*Your goal*
Can you put every line of the listing below into a numbered list, skipping blank lines and leaving out the pictures?

[Collected data]
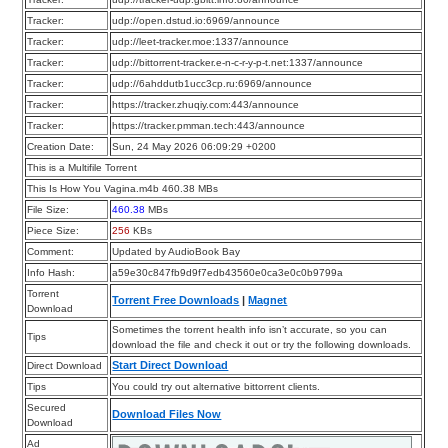
Tracker:
udp://open.dstud.io:6969/announce
Tracker:
udp://leet-tracker.moe:1337/announce
Tracker:
udp://bittorrent-tracker.e-n-c-r-y-p-t.net:1337/announce
Tracker:
udp://6ahddutb1ucc3cp.ru:6969/announce
Tracker:
https://tracker.zhuqiy.com:443/announce
Tracker:
https://tracker.pmman.tech:443/announce
Creation Date:
Sun, 24 May 2026 06:09:29 +0200
This is a Multifile Torrent
This Is How You Vagina.m4b 460.38 MBs
File Size:
460.38
MBs
Piece Size:
256
KBs
Comment:
Updated by AudioBook Bay
Info Hash:
a59e30c847fb9d9f7edb43560e0ca3e0c0b9799a
Torrent
Torrent Free Downloads
|
Magnet
Download
Sometimes the torrent health info isn’t accurate, so you can
Tips
download the file and check it out or try the following downloads.
Start Direct Download
Direct Download
Tips
You could try out alternative bittorrent clients.
Secured
Download Files Now
Download
Ad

*Answer for the task*
1. Tracker:
2. udp://open.dstud.io:6969/announce
3. Tracker:
4. udp://leet-tracker.moe:1337/announce
5. Tracker:
6. udp://bittorrent-tracker.e-n-c-r-y-p-t.net:1337/announce
7. Tracker:
8. udp://6ahddutb1ucc3cp.ru:6969/announce
9. Tracker:
10. https://tracker.zhuqiy.com:443/announce
11. Tracker:
12. https://tracker.pmman.tech:443/announce
13. Creation Date:
14. Sun, 24 May 2026 06:09:29 +0200
15. This is a Multifile Torrent
16. This Is How You Vagina.m4b 460.38 MBs
17. File Size:
18. 460.38
19. MBs
20. Piece Size:
21. 256
22. KBs
23. Comment:
24. Updated by AudioBook Bay
25. Info Hash:
26. a59e30c847fb9d9f7edb43560e0ca3e0c0b9799a
27. Torrent
28. Torrent Free Downloads
29. |
30. Magnet
31. Download
32. Sometimes the torrent health info isn’t accurate, so you can
33. Tips
34. download the file and check it out or try the following downloads.
35. Start Direct Download
36. Direct Download
37. Tips
38. You could try out alternative bittorrent clients.
39. Secured
40. Download Files Now
41. Download
42. Ad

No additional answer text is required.